> [WORK TASK]: Reproduce verbatim every line from the one that includes "water bottle [731,488,777,641]" to the closing line of the entries; omit everything before it.

---

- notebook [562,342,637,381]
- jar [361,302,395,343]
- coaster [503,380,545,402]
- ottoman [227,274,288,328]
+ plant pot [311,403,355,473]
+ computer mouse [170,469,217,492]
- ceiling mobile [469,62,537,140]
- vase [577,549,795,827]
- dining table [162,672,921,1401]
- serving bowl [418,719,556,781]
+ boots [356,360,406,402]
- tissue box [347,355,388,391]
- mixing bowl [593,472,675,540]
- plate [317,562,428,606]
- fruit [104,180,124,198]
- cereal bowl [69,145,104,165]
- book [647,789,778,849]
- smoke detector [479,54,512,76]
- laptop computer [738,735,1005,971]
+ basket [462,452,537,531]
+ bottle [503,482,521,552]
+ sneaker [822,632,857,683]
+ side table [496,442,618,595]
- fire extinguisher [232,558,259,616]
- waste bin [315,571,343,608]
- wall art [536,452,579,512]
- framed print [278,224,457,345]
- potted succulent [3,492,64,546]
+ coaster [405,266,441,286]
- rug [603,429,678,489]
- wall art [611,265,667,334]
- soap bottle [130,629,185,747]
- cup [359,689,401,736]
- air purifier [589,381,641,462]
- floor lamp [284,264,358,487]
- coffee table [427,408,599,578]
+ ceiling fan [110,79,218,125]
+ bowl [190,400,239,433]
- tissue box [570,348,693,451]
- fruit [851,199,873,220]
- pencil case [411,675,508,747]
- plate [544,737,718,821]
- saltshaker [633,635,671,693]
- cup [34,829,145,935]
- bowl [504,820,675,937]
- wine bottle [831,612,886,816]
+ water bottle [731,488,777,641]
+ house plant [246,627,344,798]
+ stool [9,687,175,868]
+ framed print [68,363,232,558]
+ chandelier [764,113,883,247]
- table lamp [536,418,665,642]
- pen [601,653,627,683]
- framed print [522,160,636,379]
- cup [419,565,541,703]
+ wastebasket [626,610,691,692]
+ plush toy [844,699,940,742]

---

> [ANSWER SECTION]:
+ water bottle [731,488,777,641]
+ house plant [246,627,344,798]
+ stool [9,687,175,868]
+ framed print [68,363,232,558]
+ chandelier [764,113,883,247]
- table lamp [536,418,665,642]
- pen [601,653,627,683]
- framed print [522,160,636,379]
- cup [419,565,541,703]
+ wastebasket [626,610,691,692]
+ plush toy [844,699,940,742]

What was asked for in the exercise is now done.